I have a network that is dealing with some exploding gradients. I want to employ gradient clipping using torch.nn.utils. clip_grad_norm_ but I would like to have an idea of what the gradient norms are before I randomly guess where to clip.
for p in model.parameters():
param_norm = p.grad.detach().data.norm(2)
total_norm += param_norm.item() ** 2
total_norm = total_norm ** 0.5
Another tensor-style way is:
parameters = [p for p in model.parameters() if p.grad is not None and p.requires_grad]
if len(parameters) == 0:
total_norm = 0.0
else:
device = parameters[0].grad.device
total_norm = torch.norm(torch.stack([torch.norm(p.grad.detach(), norm_type).to(device) for p in parameters]), 2.0).item()

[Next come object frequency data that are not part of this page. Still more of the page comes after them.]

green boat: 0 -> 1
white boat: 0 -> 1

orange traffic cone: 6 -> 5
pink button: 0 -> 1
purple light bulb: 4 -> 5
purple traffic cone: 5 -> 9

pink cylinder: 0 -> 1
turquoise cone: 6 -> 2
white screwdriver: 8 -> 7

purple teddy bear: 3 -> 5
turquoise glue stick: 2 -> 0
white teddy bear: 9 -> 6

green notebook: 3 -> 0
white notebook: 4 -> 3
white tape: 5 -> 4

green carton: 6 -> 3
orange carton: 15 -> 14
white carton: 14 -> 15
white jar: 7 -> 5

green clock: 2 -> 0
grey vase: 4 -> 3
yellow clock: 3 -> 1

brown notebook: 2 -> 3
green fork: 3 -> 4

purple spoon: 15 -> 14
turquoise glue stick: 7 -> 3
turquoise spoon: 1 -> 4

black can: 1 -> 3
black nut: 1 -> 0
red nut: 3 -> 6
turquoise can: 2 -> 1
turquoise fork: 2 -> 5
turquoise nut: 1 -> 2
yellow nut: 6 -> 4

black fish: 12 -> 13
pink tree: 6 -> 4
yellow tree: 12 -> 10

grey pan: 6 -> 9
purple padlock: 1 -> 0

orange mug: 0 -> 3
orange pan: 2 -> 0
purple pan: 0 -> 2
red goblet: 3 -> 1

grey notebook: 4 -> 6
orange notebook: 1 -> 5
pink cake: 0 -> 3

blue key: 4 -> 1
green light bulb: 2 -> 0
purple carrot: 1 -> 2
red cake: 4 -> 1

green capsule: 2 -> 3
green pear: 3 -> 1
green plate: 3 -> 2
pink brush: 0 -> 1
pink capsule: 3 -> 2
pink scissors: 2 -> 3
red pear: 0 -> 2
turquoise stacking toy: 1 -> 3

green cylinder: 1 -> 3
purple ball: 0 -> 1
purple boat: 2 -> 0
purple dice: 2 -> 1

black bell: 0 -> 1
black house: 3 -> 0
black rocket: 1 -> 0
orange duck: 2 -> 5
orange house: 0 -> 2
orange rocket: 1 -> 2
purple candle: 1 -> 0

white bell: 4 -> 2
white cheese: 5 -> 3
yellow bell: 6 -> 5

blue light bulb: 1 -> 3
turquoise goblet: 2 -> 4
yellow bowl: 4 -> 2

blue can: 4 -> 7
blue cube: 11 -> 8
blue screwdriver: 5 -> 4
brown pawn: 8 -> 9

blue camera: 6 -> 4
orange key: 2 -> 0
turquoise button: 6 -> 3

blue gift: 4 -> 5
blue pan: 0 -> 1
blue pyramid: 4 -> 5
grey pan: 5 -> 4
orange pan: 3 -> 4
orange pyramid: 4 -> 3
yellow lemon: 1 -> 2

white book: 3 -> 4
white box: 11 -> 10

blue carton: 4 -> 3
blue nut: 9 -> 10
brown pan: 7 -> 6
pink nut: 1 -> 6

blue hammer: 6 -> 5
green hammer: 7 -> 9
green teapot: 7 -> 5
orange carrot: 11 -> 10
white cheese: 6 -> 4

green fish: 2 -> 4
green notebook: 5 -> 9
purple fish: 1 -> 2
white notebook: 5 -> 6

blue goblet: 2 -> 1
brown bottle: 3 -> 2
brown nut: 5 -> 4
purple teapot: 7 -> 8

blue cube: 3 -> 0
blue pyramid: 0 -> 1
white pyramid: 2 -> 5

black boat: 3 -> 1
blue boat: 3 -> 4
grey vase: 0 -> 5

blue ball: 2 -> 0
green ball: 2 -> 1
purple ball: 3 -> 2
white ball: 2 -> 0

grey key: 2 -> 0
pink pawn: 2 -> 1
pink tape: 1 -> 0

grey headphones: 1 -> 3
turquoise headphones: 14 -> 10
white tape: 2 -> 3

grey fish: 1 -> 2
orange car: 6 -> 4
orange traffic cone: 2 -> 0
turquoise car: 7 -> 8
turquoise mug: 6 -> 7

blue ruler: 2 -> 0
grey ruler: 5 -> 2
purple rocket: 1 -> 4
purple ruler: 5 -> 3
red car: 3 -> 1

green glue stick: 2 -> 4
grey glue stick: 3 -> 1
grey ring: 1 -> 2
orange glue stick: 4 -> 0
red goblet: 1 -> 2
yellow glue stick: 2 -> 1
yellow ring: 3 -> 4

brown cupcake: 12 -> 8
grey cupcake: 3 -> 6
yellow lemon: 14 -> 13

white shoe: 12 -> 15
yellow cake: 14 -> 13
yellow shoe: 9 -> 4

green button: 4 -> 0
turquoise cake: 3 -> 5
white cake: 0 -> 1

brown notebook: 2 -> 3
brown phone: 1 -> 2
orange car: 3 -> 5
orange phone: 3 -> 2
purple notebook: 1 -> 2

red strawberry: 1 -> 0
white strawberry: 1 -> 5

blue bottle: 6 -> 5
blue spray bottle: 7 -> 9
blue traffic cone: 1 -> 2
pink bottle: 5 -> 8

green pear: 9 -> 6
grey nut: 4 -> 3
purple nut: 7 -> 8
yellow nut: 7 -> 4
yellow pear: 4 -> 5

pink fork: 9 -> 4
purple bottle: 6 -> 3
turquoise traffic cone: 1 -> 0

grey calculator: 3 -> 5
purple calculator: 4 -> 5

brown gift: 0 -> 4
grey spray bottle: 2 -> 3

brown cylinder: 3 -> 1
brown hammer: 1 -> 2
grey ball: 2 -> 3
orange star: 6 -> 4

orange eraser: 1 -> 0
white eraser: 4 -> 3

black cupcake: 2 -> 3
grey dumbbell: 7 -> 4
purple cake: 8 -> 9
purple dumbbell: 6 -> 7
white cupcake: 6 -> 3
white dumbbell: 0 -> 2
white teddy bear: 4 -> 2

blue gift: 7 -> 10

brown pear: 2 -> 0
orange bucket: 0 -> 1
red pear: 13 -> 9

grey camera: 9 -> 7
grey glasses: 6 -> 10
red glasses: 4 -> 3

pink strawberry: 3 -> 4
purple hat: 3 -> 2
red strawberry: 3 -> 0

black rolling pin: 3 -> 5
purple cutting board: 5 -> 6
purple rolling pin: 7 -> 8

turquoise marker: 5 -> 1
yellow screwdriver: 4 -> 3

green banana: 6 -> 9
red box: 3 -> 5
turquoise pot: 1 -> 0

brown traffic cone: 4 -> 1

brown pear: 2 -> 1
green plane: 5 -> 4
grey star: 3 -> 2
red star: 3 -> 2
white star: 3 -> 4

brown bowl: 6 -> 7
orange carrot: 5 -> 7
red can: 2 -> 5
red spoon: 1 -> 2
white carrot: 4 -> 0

doesn’t work in my case, cause the grad can be none,
I use:
total_norm = 0
parameters = [p for p in model.parameters() if p.grad is not None and p.requires_grad]
for p in parameters:
param_norm = p.grad.detach().data.norm(2)
total_norm += param_norm.item() ** 2
total_norm = total_norm ** 0.5
return total_norm
This works, I printed out the gradnorm and then clipped it using a restrictive clipping threshold.
I might be missing something, but calculating the norm twice isn’t necessary. It’s about 3x faster to concat all the grads into a single tensor then calculate the norm once:
grads = [
param.grad.detach().flatten()
for param in model.parameters()
if param.grad is not None
]
norm = torch.cat(grads).norm()